Somit musste es also zum endgültigen Konflikt und Bruch zweier völlig gegensätzlich gestimmter und in ihrer Entwicklung und Reife sich weit voneinander entfernt befindender Personen kommen. Für mich bedeutete die Verabredung fast so etwas wie eine Verlobung und ein gewaltiges Glück. Für sie war es ein Abendunterhaltungsprogramm unter vielen gleichartigen anderen. Das Zusammentreffen mit mir bedeutete ihr nichts Besonderes. Dementsprechend kamen wir auch in zwei völlig unterschiedlichen Aufzügen und Verfassungen in den Musikvereinssaal. Ich hatte meinen schwarzen Anzug angezogen, war schon eine halbe Stunde vor Beginn der Veranstaltung da und wartete draußen auf sie, weil ich – wie gesagt – noch unbedingt vor dem Konzert und außerhalb des Saales meine Rede anbringen wollte. Sie kam in Anorak und Jeans in letzter Sekunde mit Kollegtasche aus dem germanistischen Seminar, wo sie noch ihren Hilfsassistentenjob ausgeübt hatte. Sie ärgerte sich, dass ich keine Plätze für uns freigehalten hatte und wir auf Treppenstufen sitzen mussten, um das Konzert zu verfolgen. Ich ärgerte mich, dass sie so spät gekommen war und mir keine Gelegenheit zu einer Aussprache gegeben hatte. Selbst das Engelkonzert des Vegh-Quartetts konnte die erneut bemerkbare nervöse Reizbarkeit und schlechte Laune meiner Herzensbeherrscherin nicht vertreiben.

In der Pause stritten wir uns über unsere unterschiedlichen Auffassungen von der gehörten Musik, schönen Haydn-Quartetten, die das Vegh-Quartett sehr musikantisch und beseelt vorgetragen hatte. Die Folge war, sie lehnte es nach dem Konzert kategorisch ab, sich von mir nach Hause begleiten zu lassen. Sie hatte auch vorausschauenderweise ihr Rad mitgebracht, auf das sie sich ohne weiteres schwang und entschwand. Dass dieser Vorgang das Ende dieser Beziehung bedeutete, spürte ich im selben Augenblick.

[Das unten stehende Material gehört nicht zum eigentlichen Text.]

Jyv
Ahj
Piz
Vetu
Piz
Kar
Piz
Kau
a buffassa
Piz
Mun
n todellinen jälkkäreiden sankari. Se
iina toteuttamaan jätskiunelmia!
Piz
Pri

Mein Gefühl hatte mich nicht getrogen. Die junge Frau war für mich in der Folgezeit nicht mehr zu sprechen. Für mich begann eine lange Leidenszeit, aber schließlich wurde ich durch diese Erfahrung von einer Form der Liebe geheilt, die man auch als Hörigkeit bezeichnen kann. Mit der Konsequenz, mit der die junge Frau den Kontakt zu mir abbrach, hat sie aus meiner heutigen Sicht viel Charakter und Anständigkeit bewiesen. Denn wenn sie zynisch gewesen wäre, sie hätte mich ausnehmen können wie eine goldene Gans.